List of subject property breakdown
Photo from a lawsuit filed by Meadows Community Association director Donald Breece
Details about the acreage of the golf courses and common areas The Meadows will lease to a Benderson Development subsidiary as part of a controversial deal signed in February.

At the end of the three-year term, Benderson could extend the lease for another 10 years after submitting a redevelopment plan for the golf courses and paying rent of $50,000 per year. The contract has four 10-year extensions.

Susan Schoettle, a former assistant county attorney who’s been involved in land-use for more than 35 years, outlined the proposal to a gathering of Meadows residents last month and warned the deal concentrates too much power in one company.

“You’re going to end up with Benderson being your banker, your tenant, golf course operator, planner for golf course redevelopment and likely holder of easements controlling the use of 500 acres of MCA golf course land and open space,” she told concerned residents days before the lease was signed.

Schoettle said the lease provides residents little leverage. If Benderson submits a redevelopment plan, the MCA has just 30 days to review and provide comments — not enough time, she said, to conduct engineering studies and assess potential impacts.

The lease also requires Benderson to maintain a “high-quality golf course,” a term she said is subjective.

“You ask five different golfers, and I’m sure you’ll get at least seven different versions of what a high-quality golf course is,” she said.

She added the lease does not require Benderson to implement any of the community’s suggestions, giving residents what she called only the illusion of control.

Finally, Schoettle noted that if Benderson decides in its redevelopment plan to convert golf courses to open space, that land would be eligible for conservation easements.

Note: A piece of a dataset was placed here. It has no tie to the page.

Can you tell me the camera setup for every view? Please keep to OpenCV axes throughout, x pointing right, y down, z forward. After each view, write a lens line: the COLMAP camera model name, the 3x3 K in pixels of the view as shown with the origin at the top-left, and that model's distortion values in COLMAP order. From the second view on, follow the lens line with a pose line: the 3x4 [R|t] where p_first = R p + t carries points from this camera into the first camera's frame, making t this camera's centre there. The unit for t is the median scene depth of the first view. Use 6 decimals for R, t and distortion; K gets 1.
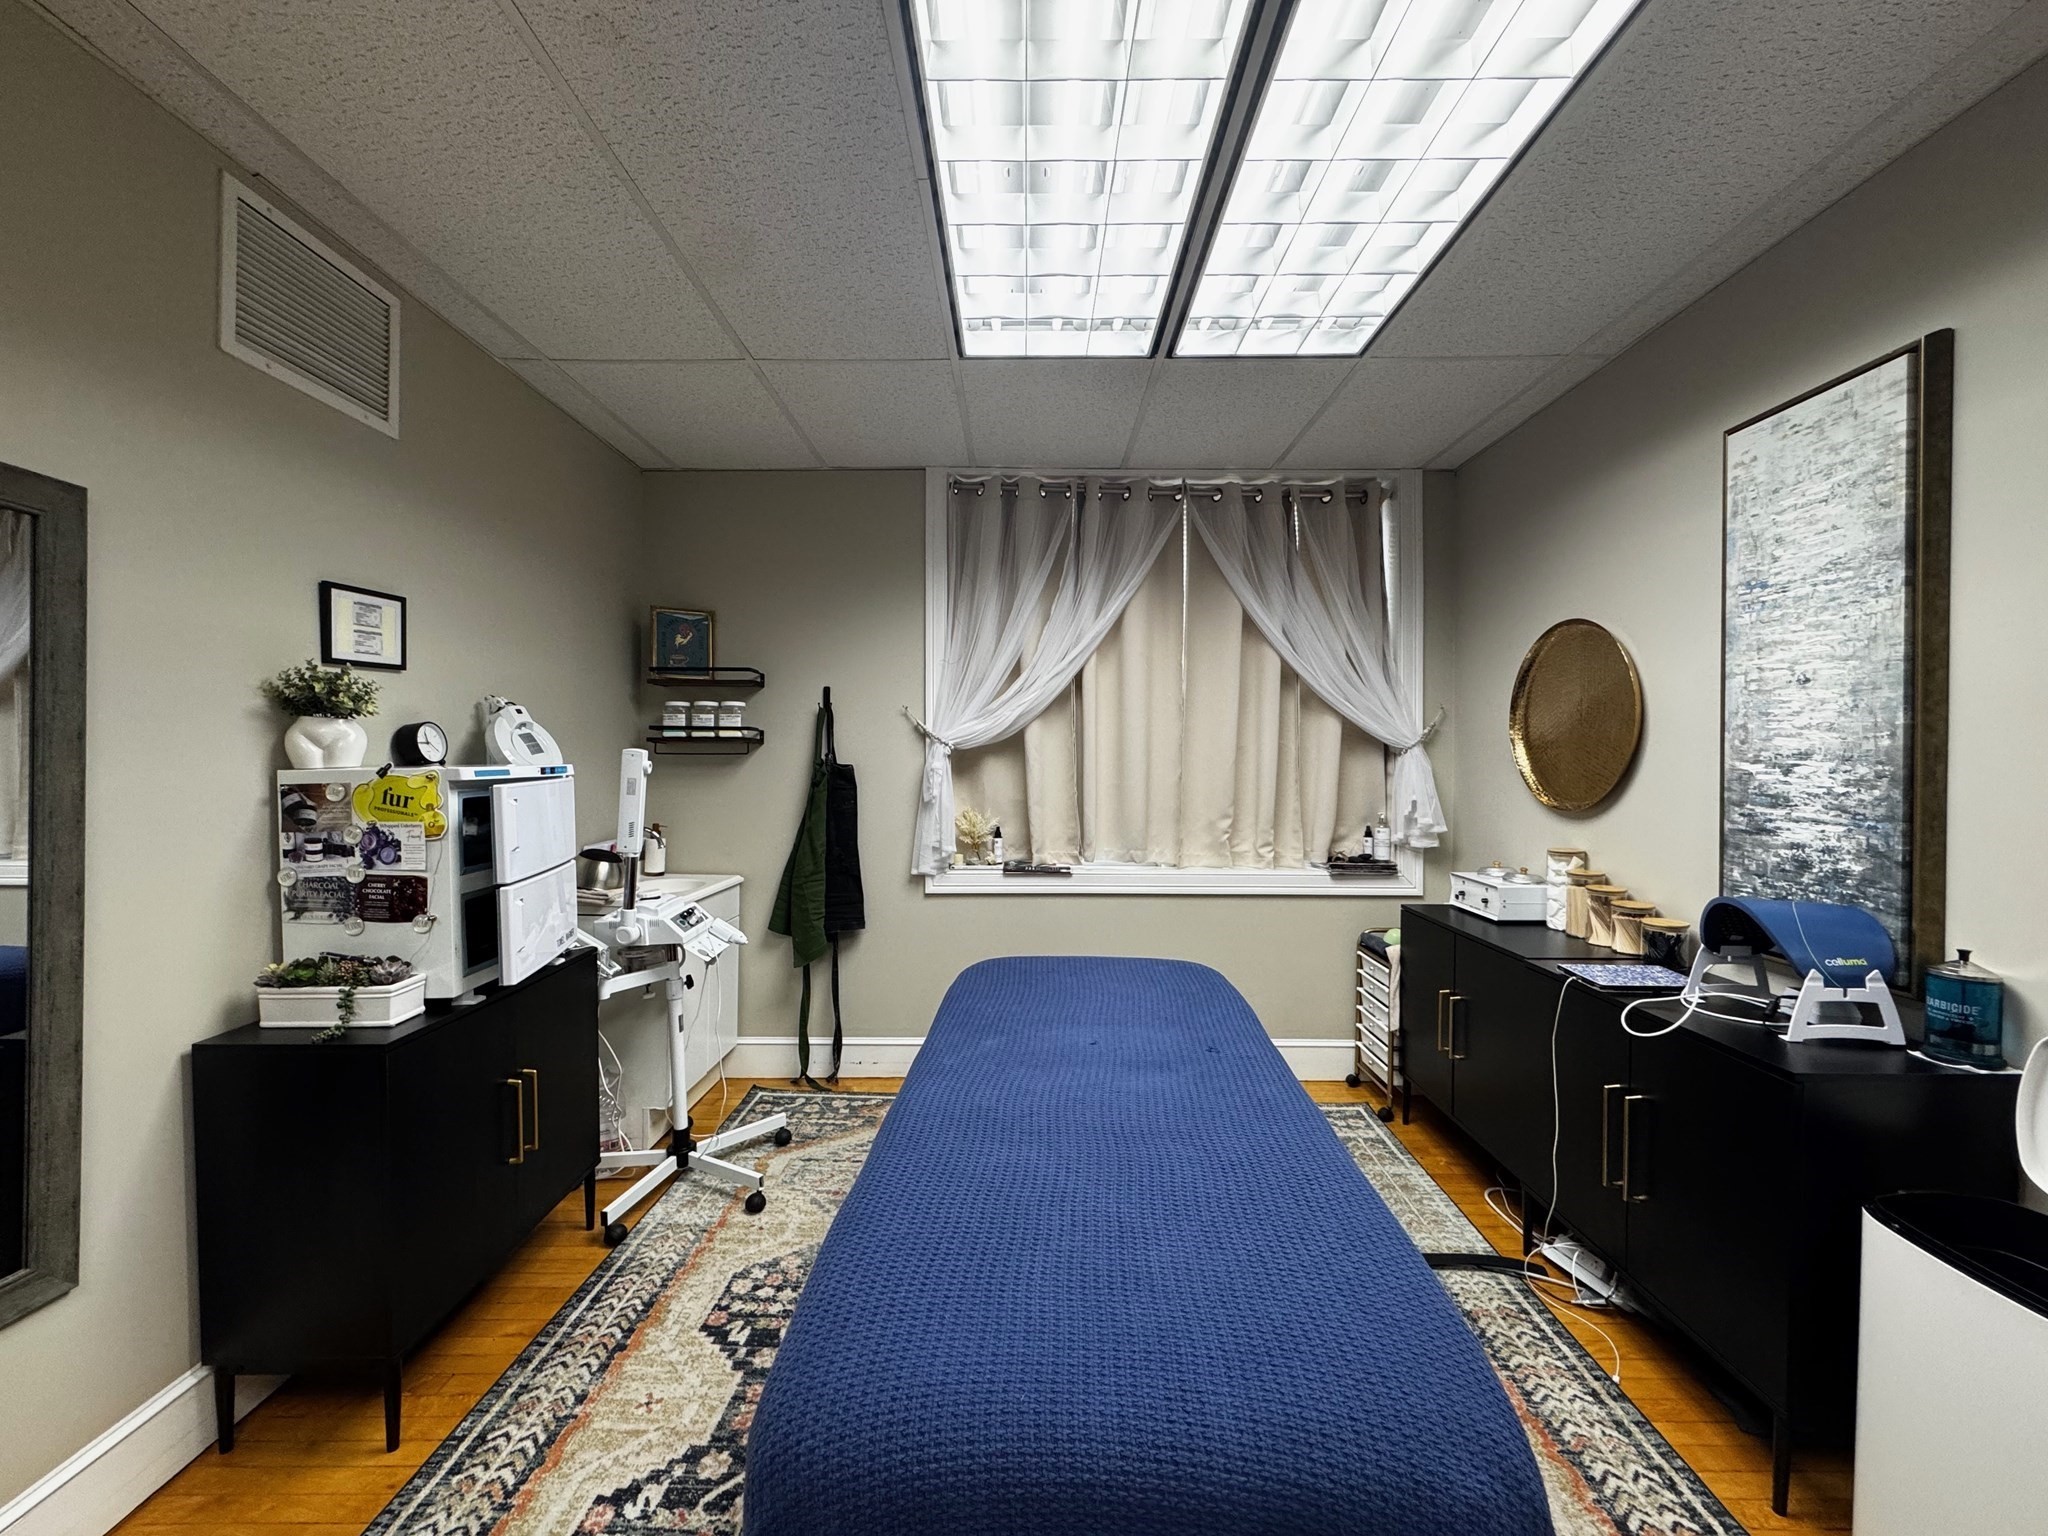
lens RADIAL K [[818.5, 0, 1028.3], [0, 818.5, 769.3], [0, 0, 1]] dist [-0.003741, 0.000797]
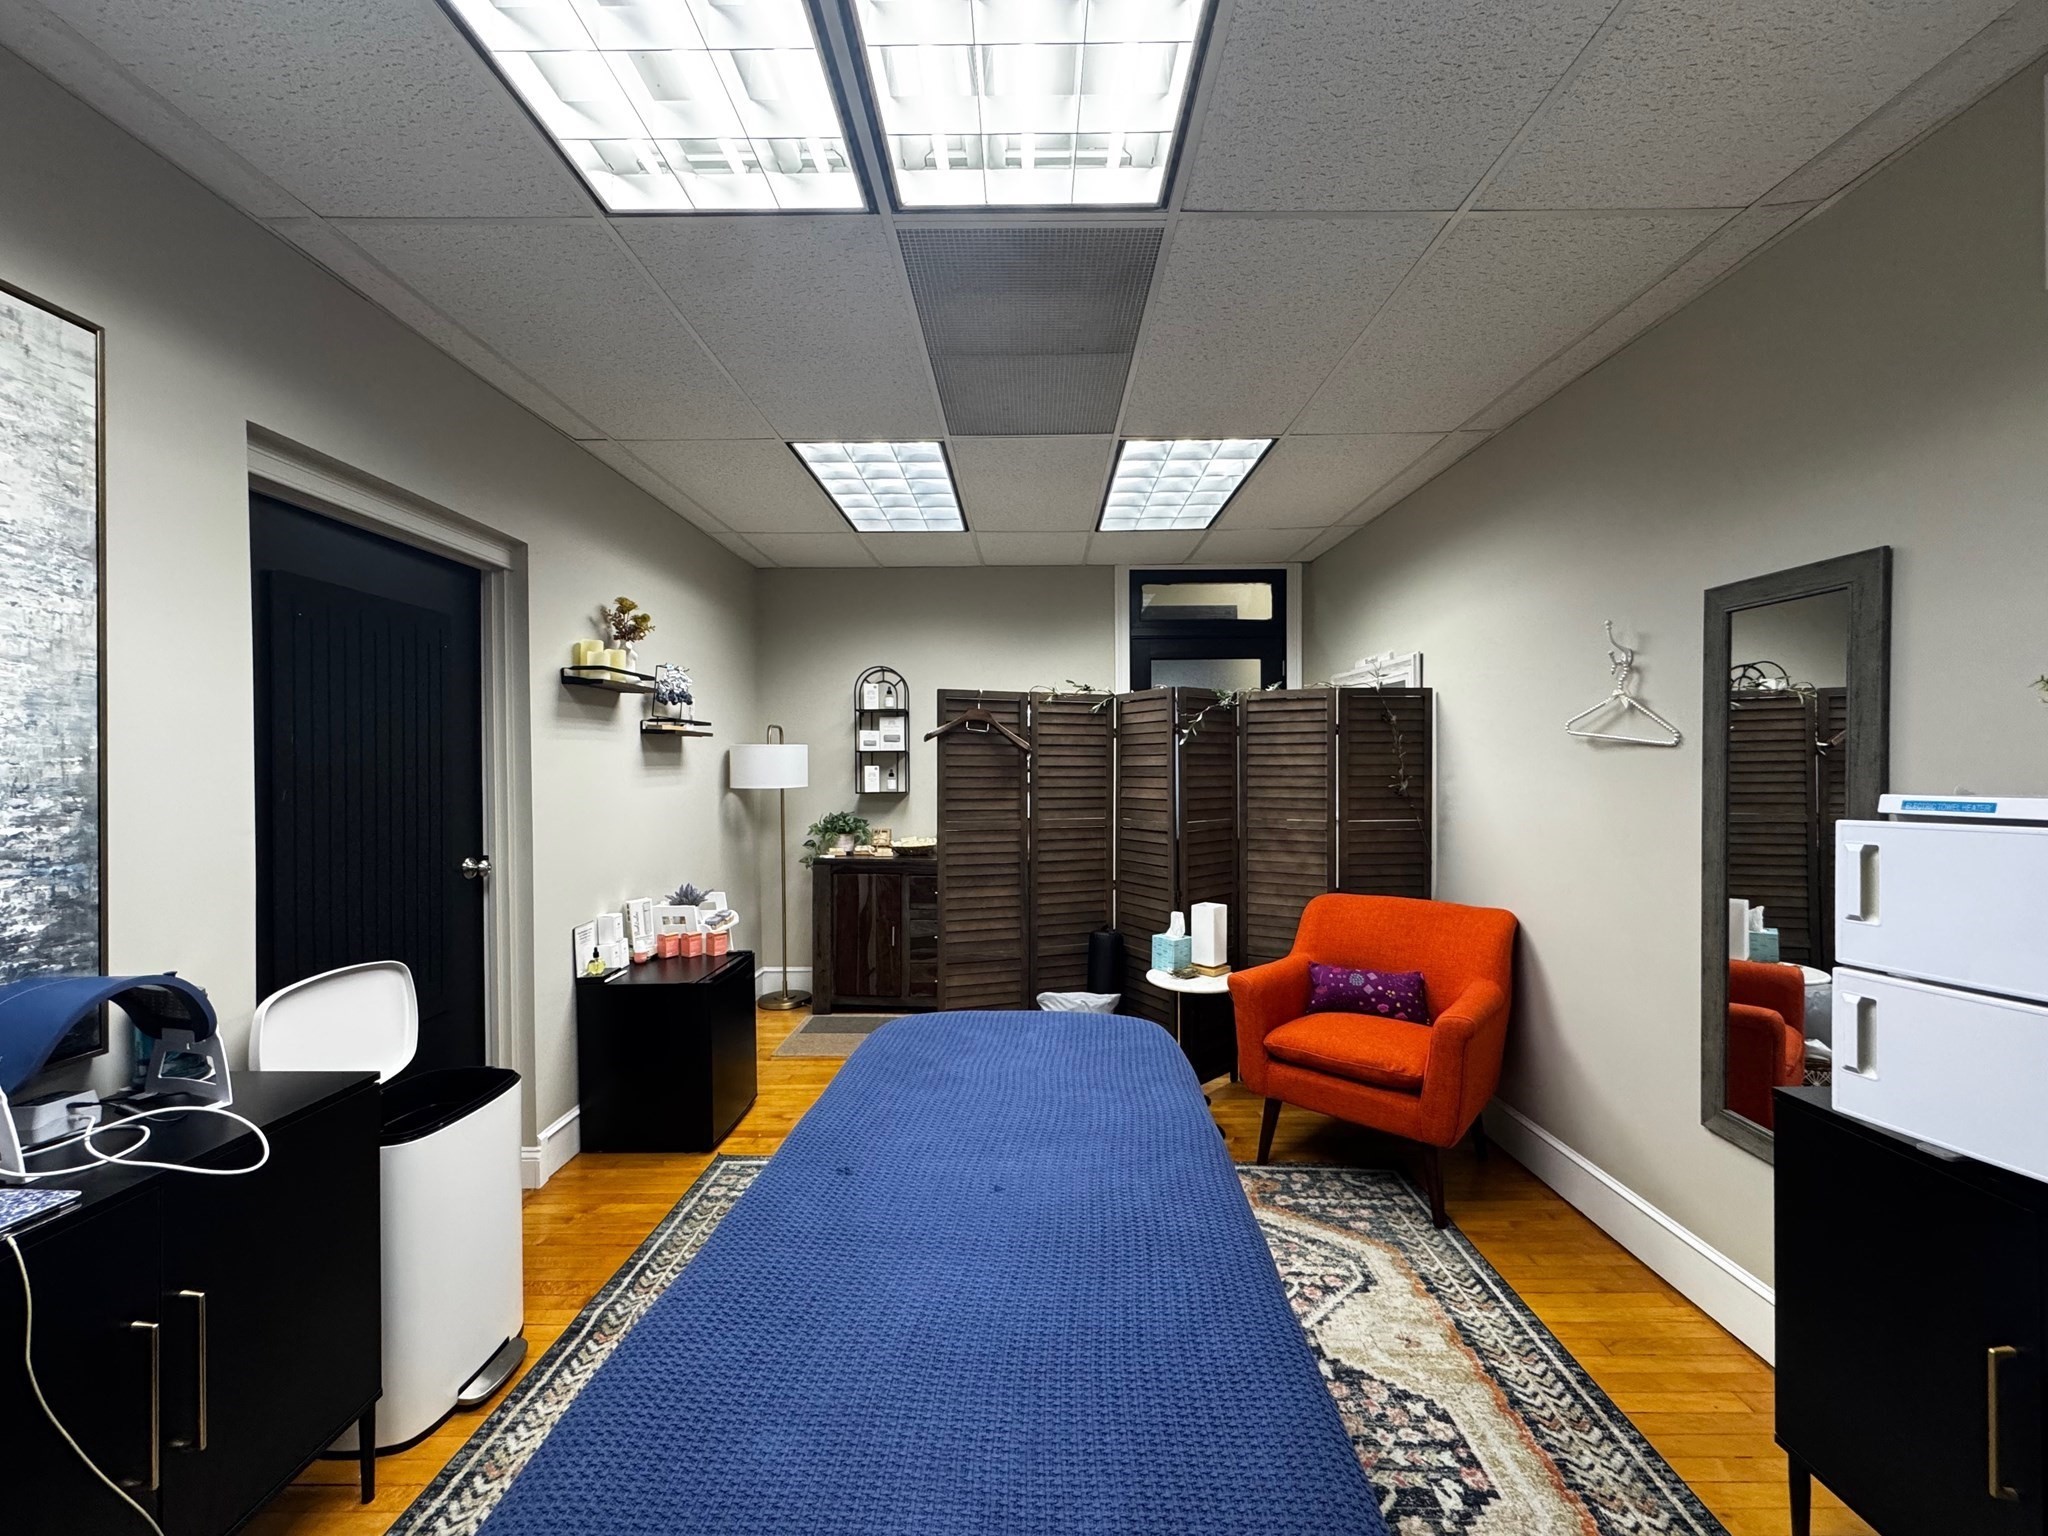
lens RADIAL K [[818.5, 0, 1023.2], [0, 818.5, 769.9], [0, 0, 1]] dist [-0.003741, 0.000797]
pose [[-0.999975, 0.004568, 0.005437, 0.047092], [0.004652, 0.999866, 0.015673, -0.033911], [-0.005364, 0.015698, -0.999862, 1.514459]]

That could benefit the development company in its pursuit to build in other areas — using the mitigation credits it gained in The Meadows deal to offset environmental requirements tied to other projects. Schoettle said that seems like an “inherent conflict of interest.”

While a for-profit company like Benderson cannot hold conservation easements under Florida law, Schoettle said a new special improvement district that Benderson has lobbied for at UTC could.

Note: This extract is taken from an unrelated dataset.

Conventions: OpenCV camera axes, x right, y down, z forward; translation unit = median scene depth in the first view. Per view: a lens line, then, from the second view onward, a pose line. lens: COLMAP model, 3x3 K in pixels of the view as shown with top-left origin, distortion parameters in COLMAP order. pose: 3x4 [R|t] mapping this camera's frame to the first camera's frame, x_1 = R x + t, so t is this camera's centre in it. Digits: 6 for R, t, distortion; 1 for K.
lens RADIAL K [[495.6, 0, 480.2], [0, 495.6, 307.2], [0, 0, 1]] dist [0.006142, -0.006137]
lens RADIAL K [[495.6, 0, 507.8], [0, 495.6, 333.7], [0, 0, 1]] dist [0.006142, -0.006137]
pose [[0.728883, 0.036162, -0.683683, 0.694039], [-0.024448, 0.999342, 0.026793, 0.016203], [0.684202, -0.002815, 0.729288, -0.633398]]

A golfer rides through The Meadows.
Derek Gilliam
/
Suncoast Searchlight
A golfer rides through The Meadows.

Benderson would control a majority interest in the proposed UTC Improvement District, according to previous Suncoast Searchlight reporting.

Christine P. Johnson, president of the Big Waters Land Trust, independently reviewed the lease and told Suncoast Searchlight the conservation easements were “grossly undervalued.” She said she didn’t understand why any property owner would give up property rights without knowing who will ultimately hold those rights.

She pointed to the Whole Foods development at the corner of Honore and University Parkway as an example of how land once set aside for mitigation can ultimately be bulldozed and paved over.

“Mitigation lands can be developed,” she said, “as it was with Whole Foods.”

‘A one-sided deal’

On a recent Thursday morning, the lone operating golf course in The Meadows had a half full parking lot.

Retirees walked their dogs down a trail path, seemingly unconcerned about the debate raging among their neighbors. While many residents interviewed by a reporter were aware of the deal, few said they followed the details closely.

Don Caccavo, owner of the Italian restaurant Mona Lisa in The Meadows Shopping Village, said he doesn’t like large real estate companies that exert the level of control that Benderson has come to wield in Sarasota. He noted that Benderson owns many of the most valuable retail locations in the county, and that it has driven up rents at some of its properties.

“I’m not a fan of companies who want to take over a whole town,” he said.

But he would be open to any deal that improves the golf course and brings more customers to his business.

Denny Harton, who was golfing on Thursday at The Meadows golf course, said he believes less than a quarter of The Meadows residents have been paying attention. He said the current board was “in over their head” negotiating with Benderson leading to a deal he could not support.

“I think there could be a deal with Benderson,” he said. “But the deal we entered into is a one-sided deal.”